Constant hemodynamic coupling across stimulus conditions and neural sources (A) Flashing checkerboards were presented on the left, center, or right. (B) fUSI voxel responses to checkerboards, showing deviations from the mean activity. Black outline indicates the voxels traversed by the Neuropixels probe in V1. (C) Response to an example sequence of 30 stimuli (dots), showing firing rates in left V1 (gray), the corresponding fUSI signal (red), and the filtered firing rate (black). (D) Same format as (C), showing the average response to the right (optimal) stimulus. (E and F) The estimated HRFs for the visual cortex under spontaneous activity and visual stimulation for individual mice (n = 5) resembled the mean HRF computed across mice, areas, and conditions (thick curve). (G) Individual HRFs for hippocampus estimated across spontaneous activity and visual stimulation (n = 4) resembled the mean HRF (thick curve, same as in E and F). (H) Correlation between fUSI signals and LFP bands (n = 187 recordings across hippocampus and visual cortex, in 5 animals).

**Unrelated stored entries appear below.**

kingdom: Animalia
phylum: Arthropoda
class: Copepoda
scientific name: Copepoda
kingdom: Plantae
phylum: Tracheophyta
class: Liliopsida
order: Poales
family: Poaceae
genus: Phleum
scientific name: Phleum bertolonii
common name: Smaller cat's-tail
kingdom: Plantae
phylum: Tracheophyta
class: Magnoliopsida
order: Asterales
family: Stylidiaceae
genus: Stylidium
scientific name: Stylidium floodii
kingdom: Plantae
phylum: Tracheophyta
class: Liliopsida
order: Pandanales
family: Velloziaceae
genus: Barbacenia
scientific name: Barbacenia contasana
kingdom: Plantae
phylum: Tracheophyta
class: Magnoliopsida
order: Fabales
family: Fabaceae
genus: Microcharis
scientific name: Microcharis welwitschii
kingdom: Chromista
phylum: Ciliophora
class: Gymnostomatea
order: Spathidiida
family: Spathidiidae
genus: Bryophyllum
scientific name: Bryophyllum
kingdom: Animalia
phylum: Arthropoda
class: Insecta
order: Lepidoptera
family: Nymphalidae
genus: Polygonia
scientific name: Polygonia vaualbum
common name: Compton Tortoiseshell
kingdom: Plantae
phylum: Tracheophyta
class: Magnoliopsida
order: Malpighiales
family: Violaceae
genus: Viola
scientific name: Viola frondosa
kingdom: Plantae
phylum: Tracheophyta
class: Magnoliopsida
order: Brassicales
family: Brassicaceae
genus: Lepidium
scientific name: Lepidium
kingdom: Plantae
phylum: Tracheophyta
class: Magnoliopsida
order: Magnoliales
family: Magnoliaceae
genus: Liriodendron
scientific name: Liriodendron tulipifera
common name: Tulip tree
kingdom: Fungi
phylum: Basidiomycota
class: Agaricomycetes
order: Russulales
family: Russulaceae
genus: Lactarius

Asterisks indicate significant differences between firing rates and LFP bands (p < 10⁻¹²). (I) Correlation between fUSI signals and putative excitatory and inhibitory neurons (n = 187 recordings). (J) Correlation between fUSI signals and infragranular and supragranular units recorded from the visual cortex (n = 100 recordings in 5 animals).

Figure 3

fUSI signals and firing rates are correlated across hemispheres (A) fUSI traces measured during spontaneous activity in an example recording, in an ROI in the left visual cortex (top) and in a symmetrical ROI in the right visual cortex (bottom). (B) Filtered firing rates measured simultaneously in the left ROI. (C) Correlations between the fUSI voxels in the left ROI (white contour) and all the other fUSI voxels. (D) Correlations between the filtered firing rates measured in the left ROI (plus sign) and all the individual fUSI voxels. (E) Correlations between fUSI signals in the left and right visual cortices (left) and between filtered firing rates and simultaneous fUSI signals in the same location in the visual cortex (center) and in the opposite hemisphere (right). Black dot and error bars show median ± MAD across n = 68 recordings during spontaneous activity and visual stimulation. (F–J) Same analyses for recordings where firing rates and fUSI were measured in hippocampus (n = 58 recordings).

Figure 4

Bilateral firing largely explains bilateral fUSI signals (A) Example recordings from two Neuropixels probes inserted bilaterally, yielding simultaneous measurements of firing rates (filtered with the HRF, black and gray curves) and fUSI signals (red and blue curves) during spontaneous activity in left and right visual cortices. (B and C) Superposition of the bilateral fUSI signals (B) and of the bilateral filtered firing rates (C). (D) Covariance between left and right fUSI signals (left), filtered firing rates (middle), and residuals obtained by subtracting the filtered firing rates from the fUSI signals (right). Because fUSI signals and filtered firing rates are Z scored, their covariance equals their correlation. Dots and error bars indicate median ± MAD across 22 recordings (lines) in 3 mice during spontaneous activity and visual stimulations. (E–H) Same analysis for hippocampus (14 recordings in 3 mice).